* **BLOQUE DE TEXTO**
No son lineales ni fáciles de recorrer. No conocen mapas detallados.
Cuanto más, hojas de ruta. Por ello, los caminos que conducen a
la integración entre naciones que comparten una misma región
se parecen a senderos de montaña.
Bordean precipicios, tienen obstáculos imprevistos y no siempre
permiten alcanzar la meta inicial. Por cierto que no son autopistas iluminadas
hacia la prosperidad. No excluyen conflictos ni profundos retrocesos;
incluso, el fracaso. No reflejan modelos teóricos ni utopías
románticas. Menos aún ideologías.
Son obra de la combinación de visión política, de
incentivos e intereses concretos, de relaciones de poder, de creatividad
y solvencia técnica. Responden a factores que no siempre se reproducen
en otras regiones.
Es quizá la principal lección de cincuenta años
de integración europea, tras la firma del Tratado de Roma el 25
de marzo de 1957. Lejos están de haber alcanzado un punto de no
retorno. Quizás nunca lo alcancen. Incluso hoy debaten sobre cómo
continuar con más países miembros y un nuevo contexto global.
Intuyen por memoria histórica lo que puede ocurrir si retroceden
mucho. Y saben que el mundo de hoy tiene poco que ver con el de 1957.
Como tampoco lo tiene, en el caso del Mercosur, con el de 1986 o 1991.

* **SOLICITUD ESCRITA A**
Actualiza las líneas del listado que van desde la línea con "pose: elev=255.5 azim=212.9" hasta la línea con "Dot at: (336, 200)". Sustituye "pose" por "vista" y deja todo lo demás igual.

* **LISTADO DE ENTRADA**
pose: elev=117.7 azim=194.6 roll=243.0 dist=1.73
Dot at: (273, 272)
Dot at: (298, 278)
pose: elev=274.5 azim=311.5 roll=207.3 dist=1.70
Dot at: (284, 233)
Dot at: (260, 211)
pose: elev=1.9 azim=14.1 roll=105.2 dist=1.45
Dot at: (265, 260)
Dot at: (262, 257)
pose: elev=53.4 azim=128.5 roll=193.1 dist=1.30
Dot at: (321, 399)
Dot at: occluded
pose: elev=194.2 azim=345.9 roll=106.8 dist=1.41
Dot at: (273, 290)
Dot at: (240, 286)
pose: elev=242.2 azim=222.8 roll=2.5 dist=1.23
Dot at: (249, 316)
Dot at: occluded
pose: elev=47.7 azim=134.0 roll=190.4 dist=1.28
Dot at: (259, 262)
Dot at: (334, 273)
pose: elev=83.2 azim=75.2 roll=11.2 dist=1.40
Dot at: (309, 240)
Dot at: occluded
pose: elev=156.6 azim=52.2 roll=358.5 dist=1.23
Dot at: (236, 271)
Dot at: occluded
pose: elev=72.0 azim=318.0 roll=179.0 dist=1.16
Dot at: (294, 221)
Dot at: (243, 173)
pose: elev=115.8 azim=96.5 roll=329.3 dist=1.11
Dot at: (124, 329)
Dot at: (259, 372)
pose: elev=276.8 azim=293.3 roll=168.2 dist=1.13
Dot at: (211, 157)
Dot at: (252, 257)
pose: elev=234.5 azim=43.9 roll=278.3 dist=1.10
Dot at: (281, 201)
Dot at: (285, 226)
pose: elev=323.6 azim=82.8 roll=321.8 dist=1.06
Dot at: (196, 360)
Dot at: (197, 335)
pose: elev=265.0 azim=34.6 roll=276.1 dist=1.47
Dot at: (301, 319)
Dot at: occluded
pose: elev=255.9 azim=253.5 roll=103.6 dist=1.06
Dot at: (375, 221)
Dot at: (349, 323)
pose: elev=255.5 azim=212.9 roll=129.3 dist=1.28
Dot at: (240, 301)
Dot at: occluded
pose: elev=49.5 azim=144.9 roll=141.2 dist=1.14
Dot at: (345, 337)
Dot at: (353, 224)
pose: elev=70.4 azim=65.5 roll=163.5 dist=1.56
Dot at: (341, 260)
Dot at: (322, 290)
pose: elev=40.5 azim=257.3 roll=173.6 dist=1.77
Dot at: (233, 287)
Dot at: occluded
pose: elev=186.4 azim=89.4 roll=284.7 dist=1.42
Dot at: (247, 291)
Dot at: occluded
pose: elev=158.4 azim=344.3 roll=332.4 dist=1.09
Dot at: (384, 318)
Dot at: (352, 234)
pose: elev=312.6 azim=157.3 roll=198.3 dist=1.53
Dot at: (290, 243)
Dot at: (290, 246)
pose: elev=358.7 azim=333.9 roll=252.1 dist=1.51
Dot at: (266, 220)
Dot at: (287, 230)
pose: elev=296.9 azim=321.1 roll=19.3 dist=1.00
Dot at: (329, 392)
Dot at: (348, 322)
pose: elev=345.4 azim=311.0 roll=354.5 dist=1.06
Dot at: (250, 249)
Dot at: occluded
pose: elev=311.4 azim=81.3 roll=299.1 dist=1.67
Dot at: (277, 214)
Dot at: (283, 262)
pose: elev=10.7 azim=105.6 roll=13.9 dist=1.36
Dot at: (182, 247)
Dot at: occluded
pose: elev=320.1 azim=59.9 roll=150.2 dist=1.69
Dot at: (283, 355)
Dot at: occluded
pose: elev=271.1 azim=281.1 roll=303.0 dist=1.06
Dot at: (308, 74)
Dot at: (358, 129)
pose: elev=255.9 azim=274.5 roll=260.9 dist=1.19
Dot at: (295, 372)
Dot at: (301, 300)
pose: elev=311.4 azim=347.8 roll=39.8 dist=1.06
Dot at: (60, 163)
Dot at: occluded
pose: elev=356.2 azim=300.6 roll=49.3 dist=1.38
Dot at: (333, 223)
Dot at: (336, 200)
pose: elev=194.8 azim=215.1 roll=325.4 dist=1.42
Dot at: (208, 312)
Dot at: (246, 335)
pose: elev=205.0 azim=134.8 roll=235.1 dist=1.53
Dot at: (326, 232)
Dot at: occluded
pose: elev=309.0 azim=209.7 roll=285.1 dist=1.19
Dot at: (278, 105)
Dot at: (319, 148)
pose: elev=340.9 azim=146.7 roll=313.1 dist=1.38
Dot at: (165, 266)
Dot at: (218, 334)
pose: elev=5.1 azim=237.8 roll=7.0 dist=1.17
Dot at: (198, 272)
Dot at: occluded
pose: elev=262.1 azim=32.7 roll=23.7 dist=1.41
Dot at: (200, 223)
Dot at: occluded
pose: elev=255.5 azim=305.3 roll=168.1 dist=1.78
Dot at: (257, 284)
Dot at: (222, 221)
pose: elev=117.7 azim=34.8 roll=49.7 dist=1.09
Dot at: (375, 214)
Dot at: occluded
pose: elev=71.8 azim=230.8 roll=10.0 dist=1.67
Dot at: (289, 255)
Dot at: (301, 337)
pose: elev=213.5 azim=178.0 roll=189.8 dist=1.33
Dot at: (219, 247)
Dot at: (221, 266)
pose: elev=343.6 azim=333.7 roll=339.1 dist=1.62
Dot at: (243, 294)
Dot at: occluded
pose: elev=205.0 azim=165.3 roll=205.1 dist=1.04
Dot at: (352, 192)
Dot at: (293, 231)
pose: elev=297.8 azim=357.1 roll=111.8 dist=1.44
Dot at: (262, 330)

* **SOLICITUD ESCRITA B**
Según el texto sobre la integración entre naciones, ¿en qué fecha se firmó el Tratado de Roma?

* **RESPUESTA A**
vista: elev=255.5 azim=212.9 roll=129.3 dist=1.28
Dot at: (240, 301)
Dot at: occluded
vista: elev=49.5 azim=144.9 roll=141.2 dist=1.14
Dot at: (345, 337)
Dot at: (353, 224)
vista: elev=70.4 azim=65.5 roll=163.5 dist=1.56
Dot at: (341, 260)
Dot at: (322, 290)
vista: elev=40.5 azim=257.3 roll=173.6 dist=1.77
Dot at: (233, 287)
Dot at: occluded
vista: elev=186.4 azim=89.4 roll=284.7 dist=1.42
Dot at: (247, 291)
Dot at: occluded
vista: elev=158.4 azim=344.3 roll=332.4 dist=1.09
Dot at: (384, 318)
Dot at: (352, 234)
vista: elev=312.6 azim=157.3 roll=198.3 dist=1.53
Dot at: (290, 243)
Dot at: (290, 246)
vista: elev=358.7 azim=333.9 roll=252.1 dist=1.51
Dot at: (266, 220)
Dot at: (287, 230)
vista: elev=296.9 azim=321.1 roll=19.3 dist=1.00
Dot at: (329, 392)
Dot at: (348, 322)
vista: elev=345.4 azim=311.0 roll=354.5 dist=1.06
Dot at: (250, 249)
Dot at: occluded
vista: elev=311.4 azim=81.3 roll=299.1 dist=1.67
Dot at: (277, 214)
Dot at: (283, 262)
vista: elev=10.7 azim=105.6 roll=13.9 dist=1.36
Dot at: (182, 247)
Dot at: occluded
vista: elev=320.1 azim=59.9 roll=150.2 dist=1.69
Dot at: (283, 355)
Dot at: occluded
vista: elev=271.1 azim=281.1 roll=303.0 dist=1.06
Dot at: (308, 74)
Dot at: (358, 129)
vista: elev=255.9 azim=274.5 roll=260.9 dist=1.19
Dot at: (295, 372)
Dot at: (301, 300)
vista: elev=311.4 azim=347.8 roll=39.8 dist=1.06
Dot at: (60, 163)
Dot at: occluded
vista: elev=356.2 azim=300.6 roll=49.3 dist=1.38
Dot at: (333, 223)
Dot at: (336, 200)

* **RESPUESTA B**
El 25 de marzo de 1957.